Put it in your location for a while, then it is automatic and less work.
On the OP: The republicans were still in recovery mode from Nixon/Agnew.
Carter was the best thing that could have happen to them. He was an ineffective President and it allowed Reagan to win.
Jim
A friend of mine from New York maintains that the famous *Daily News * “Ford to City: Drop Dead” headline of Oct. 30, 1975, played an important role in Carter’s victory by moving sentiment against the president in the Empire State. He has said New York is the only state that went for Carter and had enough electoral votes to swing the national result the other way had it gone for Ford instead, which seems to me to be borne out by this map of the electoral voting. Anyway, it’s an interesting argument but I’ve never known how seriously to take it. YMMV.

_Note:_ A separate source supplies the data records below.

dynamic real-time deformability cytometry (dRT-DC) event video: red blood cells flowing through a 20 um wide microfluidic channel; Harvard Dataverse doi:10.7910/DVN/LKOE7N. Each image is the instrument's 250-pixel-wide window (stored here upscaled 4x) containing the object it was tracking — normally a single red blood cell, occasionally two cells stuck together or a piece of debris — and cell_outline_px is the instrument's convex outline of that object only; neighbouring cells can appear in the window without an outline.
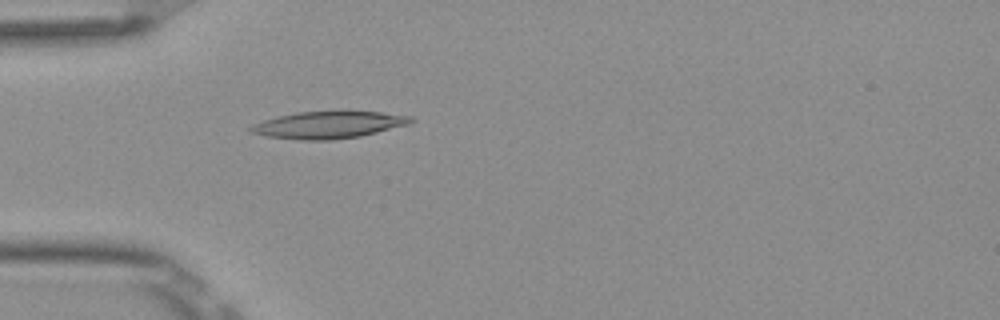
{"species": "Egyptian fruit bat (a non-hibernating species)", "species_latin": "Rousettus aegyptiacus", "temperature_condition": "room temperature", "stored_images_in_passage": 39, "camera_frame_rate_fps": 3000, "um_per_image_px": 0.085, "frame": {"image": 1, "passage_image": 3, "time_ms": 0.667, "image_size_px": [1000, 320], "cell_outline_px": [[416, 120], [408, 124], [360, 136], [332, 140], [300, 140], [268, 136], [252, 132], [248, 128], [252, 124], [276, 116], [296, 112], [380, 112], [412, 116]], "centroid_in_image_um": [27.91, 10.62], "position_along_channel_um": 57.1, "area_um2": 24.91}}
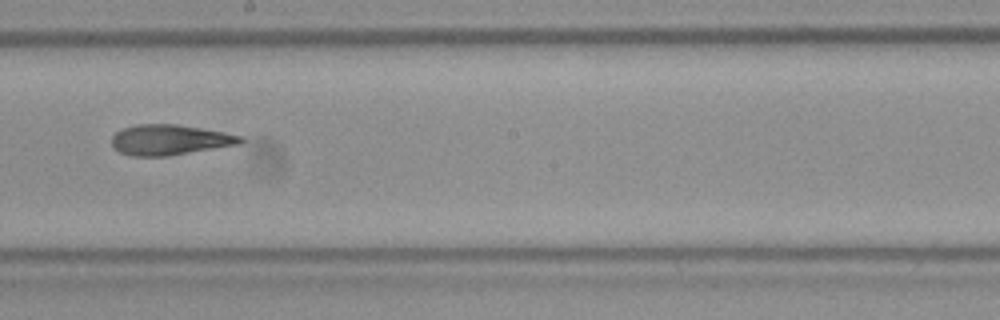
{"frame": {"image": 2, "passage_image": 17, "time_ms": 5.333, "image_size_px": [1000, 320], "cell_outline_px": [[244, 140], [240, 144], [168, 156], [128, 156], [120, 152], [112, 144], [112, 136], [116, 132], [124, 128], [136, 124], [176, 124], [224, 132], [244, 136]], "centroid_in_image_um": [14.44, 11.89], "position_along_channel_um": 233.8, "area_um2": 22.77}}
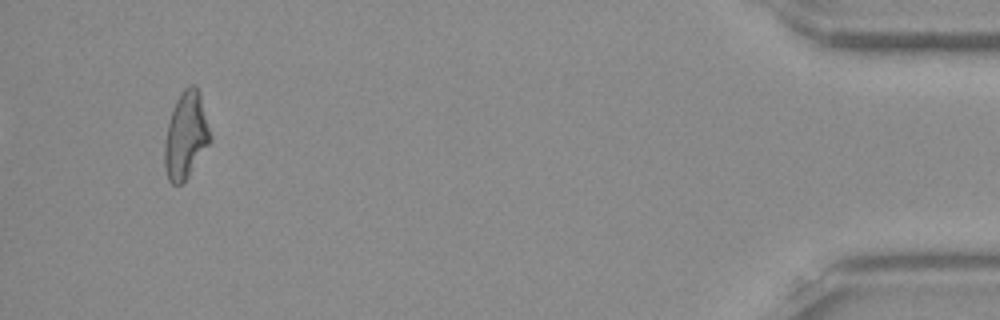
{"frame": {"image": 3, "passage_image": 37, "time_ms": 12.0, "image_size_px": [1000, 320], "cell_outline_px": [[212, 140], [188, 176], [180, 184], [172, 184], [168, 180], [164, 168], [164, 140], [172, 108], [180, 92], [188, 84], [196, 84], [200, 92], [212, 136]], "centroid_in_image_um": [15.8, 11.47], "position_along_channel_um": 419.4, "area_um2": 23.41}, "authors_computed_cell_mechanics": {"area_um2": 22.8888, "velocity_mm_per_s": 3.8895, "shape_relaxation_time_tau1_ms": null, "shape_relaxation_time_tau2_ms": 2.1665, "deformation_change_tau1": null, "deformation_change_tau2": 0.1226}}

They appear to have fixed it-
Aw, shucks! I was having too much fun with it I guess.
What Ford will go down in history for is that he held both the Vice President and the Presidential offices yet was elected to neither.
Also that at a dinner for Anwar Sadat he gave a toast to “the great people of Israel I MEAN EGYPT!!”
<hijack>
Frank,
did you name yourself after the bunny guy in Donnie Darko?
Inquiring minds (my daughter & I) want to know.
</hijack>
Sorry, no, it’s not that interesting. It’s my real name.
lol!
The fact that nobody voted for him to be President or VP just makes him into a historical accident. How can anybody take him seriously?
I was a kid during the '76 election, but, odd as it may seem now, Carter was seen as a fresh-faced, intelligent, clean-living, honest guy, sort of like Clinton I w/o Gennifer Flowers, while Ford, whom I don’t recall anybody hating outright, was nevertheless seen as stained by the whole Watergate thing. Nice guy, sure, but he was also the old, tired, discredited party, and the Whip Inflation Now! buttons and Swine flu things didn’t help. SNL and MAD magazine had a field day with him.
In 1980, of course, people were “tired of Carter”. The 70s made everybody tired.
(BTW, I didn’t get to vote until '84–for Walter Mondale. Ooooh the excitement.)
YOU were one of the 6 people who voted for Fritz?